Le rejet d'un élève est la conséquence directe de l'échec actuel et potentiel de l'action éducative scolaire. L'origine de la difficulté, l'inquiétante étrangeté de sa manifestation et le désarroi provoqué par l'impasse répétitive de l'inadaptation de l'enfant augmentent l'usure du quotidien ou la désillusion d'un métier où trop d'obstacles finissent par être insupportables.

E04 Marc (IEN) A1 p. 89

‘C'est un enfant dont la famille bénéficie d'une mesure d'AEMO, bien sûr qu'on a signalé cette aggravation du comportement depuis Pâques, la rééducatrice l'a repris, la psychologue s'occupe du dossier, il va être présenté à la CCPE (…) D'abord il faut le sortir du système parce que ce n'est pas une solution de le promener d'une classe à l'autre. Et en plus c'est sûrement nocif.’

L'enseignant qui sollicite les compétences des spécialisés pour être lui-même soutenu, peut masquer de façon analogue une attente pernicieuse. La formulation explicite n'est parfois qu'un paravent pour enjoindre le RASED à cautionner ses pratiques "folles" en permettant à l'enfant de s'y adapter. Reconnaître au grand jour ses difficultés peut se résumer à prêcher le faux pour savoir le vrai. Dans ce cas, l'aide réellement désirée porte non sur la didactique mise en place ou les relations enseignant /groupe /enfant dit en difficulté, mais uniquement sur un élève désigné. Le réseau est implicitement sommé de reconnaître tacitement la valeur personnelle et professionnelle du maître de la classe, et de légitimer par conséquent la recherche et le redressement de défaillances chez l'enfant.

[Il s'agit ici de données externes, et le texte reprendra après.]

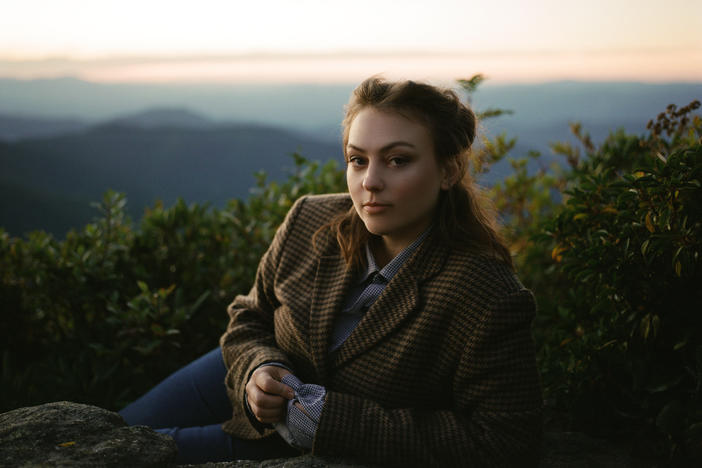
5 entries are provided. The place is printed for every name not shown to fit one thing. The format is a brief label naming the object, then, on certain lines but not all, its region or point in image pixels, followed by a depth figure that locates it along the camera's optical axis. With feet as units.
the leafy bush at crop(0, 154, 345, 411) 10.27
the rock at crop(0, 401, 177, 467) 4.93
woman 5.79
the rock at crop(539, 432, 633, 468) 6.88
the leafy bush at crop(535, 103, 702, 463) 6.00
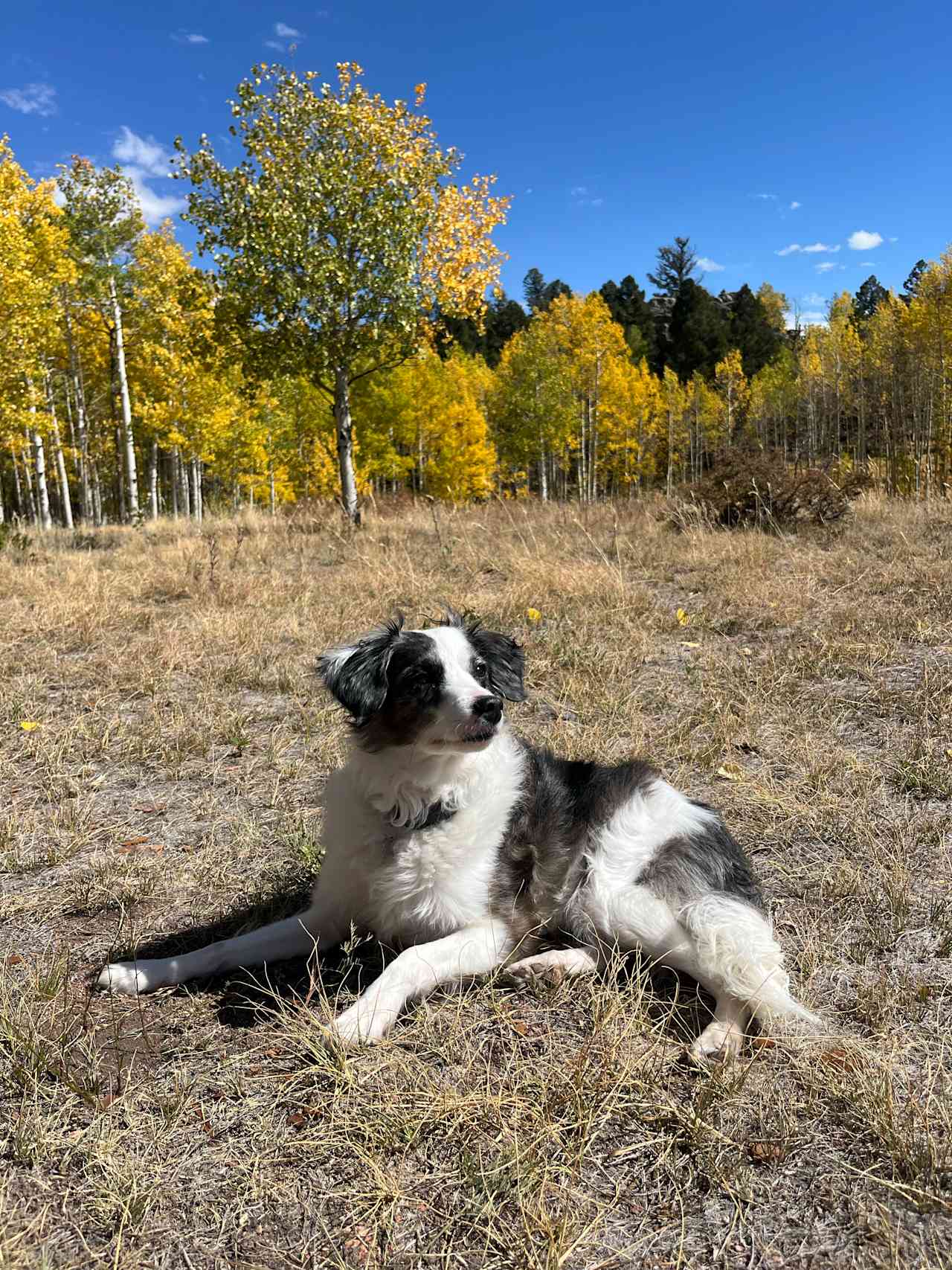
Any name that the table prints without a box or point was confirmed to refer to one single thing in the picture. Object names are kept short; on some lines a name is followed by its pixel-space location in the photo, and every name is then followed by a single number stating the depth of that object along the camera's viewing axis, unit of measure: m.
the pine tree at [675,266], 71.81
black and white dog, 2.49
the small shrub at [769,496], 10.29
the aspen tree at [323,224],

Oser adresser une requête au RASED c'est également mettre à l'épreuve le personnel spécialisé. Le premier aspect de cette mise à l'épreuve prend la forme d'un défi. La demande de coopération exprimée avec correction recouvre en grande partie l'attente d'une régulation unilatérale. Les maîtres E ou G sont mis en demeure de réussir.

E48 Gregory (rééducateur) A2 p. 635

‘J'ai en tête un ou deux collègues avec qui c'était la guerre, par exemple "considérer ce que je faisais comme secondaire, comme aléatoire" et puis toujours cette lutte de pouvoir "je te le confie parce que je le veux bien, mais ça m'étonnerait que tu arrives à quelque chose..."’

Mais se décharger totalement d'un poids trop lourd à porter, c'est aussi reconnaître ses faiblesses et ses limites. Une demande plus ou moins inconsciente de ratage peut prendre le pas et fonctionner alors comme un désir pervers. Ainsi, le RASED échouant lui aussi, blanchit-il l'enseignant en justifiant l'insuffisance de l'enfant. Dans cette perspective, par exemple, le maître généraliste peut saper tout travail de concertation par une attente démesurée, impossible à combler.

E63Madeleine (enseignante MS) A2 p. 801

‘Je dirais que j'ai beaucoup d'attentes qui n'ont pas été satisfaites. Je demande peut-être trop… Je fais surtout appel [à la rééducatrice] quand je me sens impuissante pour résoudre le cas d'un enfant. Forcément plus mon attente est pressante, plus elle risque d'être déçue. Et c'est bien souvent le cas parce qu'il n'y a pas de retour.’